In recent years, electrochemical supercapacitors are
expected to
represent the future of energy storage device technology. Specifically,
the excellent electrochemical performance with long cycle life, high
energy, and power density is considered an essential criterion for
commercial applications. Herein, we constructed a novel composite
of neodymium cobalt oxide-encapsulated graphene oxide nanocomposite
(NCO/GO) via a simple and robust method for a symmetric supercapacitor
(SSC) device. The prepared samples were securitized by X-ray diffraction,
Fourier transform infrared spectroscopy, Raman, X-ray photoelectron
spectroscopy, field emission scanning electron microscopy, high-resolution
transmission electron microscopy, and Brunauer–Emmett–Teller
analysis. The as-synthesized NCO/GO is deposited on nickel foam (NF)

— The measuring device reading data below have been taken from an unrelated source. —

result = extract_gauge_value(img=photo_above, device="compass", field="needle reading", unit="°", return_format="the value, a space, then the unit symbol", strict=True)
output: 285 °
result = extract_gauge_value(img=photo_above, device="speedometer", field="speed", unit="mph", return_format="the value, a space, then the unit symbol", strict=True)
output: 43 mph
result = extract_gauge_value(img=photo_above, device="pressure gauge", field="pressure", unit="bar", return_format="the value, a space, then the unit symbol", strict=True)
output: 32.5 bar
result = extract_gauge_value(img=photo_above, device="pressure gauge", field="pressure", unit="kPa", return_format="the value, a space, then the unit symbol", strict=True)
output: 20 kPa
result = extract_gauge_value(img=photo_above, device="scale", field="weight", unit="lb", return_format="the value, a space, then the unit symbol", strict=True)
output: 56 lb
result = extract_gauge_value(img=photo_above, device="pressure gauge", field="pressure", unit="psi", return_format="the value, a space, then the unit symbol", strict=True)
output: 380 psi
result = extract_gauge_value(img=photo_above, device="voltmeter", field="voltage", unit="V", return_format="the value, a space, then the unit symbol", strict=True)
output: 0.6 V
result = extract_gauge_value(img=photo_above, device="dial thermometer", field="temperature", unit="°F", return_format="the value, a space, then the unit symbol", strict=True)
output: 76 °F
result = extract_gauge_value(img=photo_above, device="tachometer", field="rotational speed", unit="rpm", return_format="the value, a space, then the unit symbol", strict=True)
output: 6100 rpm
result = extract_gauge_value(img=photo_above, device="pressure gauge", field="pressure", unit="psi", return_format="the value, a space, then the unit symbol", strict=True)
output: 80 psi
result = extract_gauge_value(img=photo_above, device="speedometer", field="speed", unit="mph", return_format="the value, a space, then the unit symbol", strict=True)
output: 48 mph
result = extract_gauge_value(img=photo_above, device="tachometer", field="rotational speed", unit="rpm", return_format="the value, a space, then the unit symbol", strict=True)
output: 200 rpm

and used as a supercapacitor electrode (NCO/GO/NF), which exhibits
superior specific capacitance (C
s) of
1080.92 F g–1 at 1 A g–1 and fantastic
cycling life with ∼89.42% retention after 10,000 cycles at
10 A g–1 in 1.0 M KOH aqueous electrolyte. A tremendous
electrochemical performance of the hybrid nanocomposite electrode
is obtained from the good redox activity and synergistic effects of
the NCO spherical-like nanoparticles combined with the GO nanosheets.
Furthermore, the assembled SSC device delivers significantly enhanced
power density (932.93 Wh kg–1) and energy density
(210.42 mWh kg–1). Moreover, the SSCs exhibit excellent
cycling stability with ∼82.19% capacity retaining over 10,000
charge/discharge cycles. Remarkably, a 1.8 V red light-emitting diode
(LED) can be lit up for more than 10 min by series connection SSCs.
Thus, the obtained results indicated that the NCO/GO/NF//NCO/GO/NF
symmetric device has a robust and cost-effective electrode material
for high-performance supercapacitor systems.